Try it:
Each entry in the material below should be reproduced exactly.

::: Data

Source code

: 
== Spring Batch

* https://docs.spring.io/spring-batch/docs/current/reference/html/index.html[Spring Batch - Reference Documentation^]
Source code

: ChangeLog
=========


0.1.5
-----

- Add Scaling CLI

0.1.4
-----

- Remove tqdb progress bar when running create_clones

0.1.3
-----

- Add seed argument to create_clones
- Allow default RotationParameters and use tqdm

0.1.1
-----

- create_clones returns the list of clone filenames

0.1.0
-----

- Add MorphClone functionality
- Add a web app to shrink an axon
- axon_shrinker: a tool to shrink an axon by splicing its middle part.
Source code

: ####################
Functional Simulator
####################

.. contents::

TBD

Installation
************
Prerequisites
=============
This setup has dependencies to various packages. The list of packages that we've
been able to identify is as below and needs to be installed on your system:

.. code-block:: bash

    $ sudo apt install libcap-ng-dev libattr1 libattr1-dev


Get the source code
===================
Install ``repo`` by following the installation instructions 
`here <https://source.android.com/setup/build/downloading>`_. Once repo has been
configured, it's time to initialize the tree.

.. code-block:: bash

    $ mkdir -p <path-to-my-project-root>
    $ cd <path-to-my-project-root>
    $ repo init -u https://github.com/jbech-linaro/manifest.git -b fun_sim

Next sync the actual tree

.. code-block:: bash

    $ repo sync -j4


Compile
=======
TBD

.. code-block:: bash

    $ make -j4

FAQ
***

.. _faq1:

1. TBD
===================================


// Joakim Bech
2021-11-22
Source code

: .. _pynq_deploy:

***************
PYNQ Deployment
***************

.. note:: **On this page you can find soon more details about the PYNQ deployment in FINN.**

::::::

Task response:
Source code

: 
== Spring Batch

* https://docs.spring.io/spring-batch/docs/current/reference/html/index.html[Spring Batch - Reference Documentation^]
Source code

: ChangeLog
=========


0.1.5
-----

- Add Scaling CLI

0.1.4
-----

- Remove tqdb progress bar when running create_clones

0.1.3
-----

- Add seed argument to create_clones
- Allow default RotationParameters and use tqdm

0.1.1
-----

- create_clones returns the list of clone filenames

0.1.0
-----

- Add MorphClone functionality
- Add a web app to shrink an axon
- axon_shrinker: a tool to shrink an axon by splicing its middle part.
Source code

: ####################
Functional Simulator
####################

.. contents::

TBD

Installation
************
Prerequisites
=============
This setup has dependencies to various packages. The list of packages that we've
been able to identify is as below and needs to be installed on your system:

.. code-block:: bash

    $ sudo apt install libcap-ng-dev libattr1 libattr1-dev


Get the source code
===================
Install ``repo`` by following the installation instructions 
`here <https://source.android.com/setup/build/downloading>`_. Once repo has been
configured, it's time to initialize the tree.

.. code-block:: bash

    $ mkdir -p <path-to-my-project-root>
    $ cd <path-to-my-project-root>
    $ repo init -u https://github.com/jbech-linaro/manifest.git -b fun_sim

Next sync the actual tree

.. code-block:: bash

    $ repo sync -j4


Compile
=======
TBD

.. code-block:: bash

    $ make -j4

FAQ
***

.. _faq1:

1. TBD
===================================


// Joakim Bech
2021-11-22
Source code

: .. _pynq_deploy:

***************
PYNQ Deployment
***************

.. note:: **On this page you can find soon more details about the PYNQ deployment in FINN.**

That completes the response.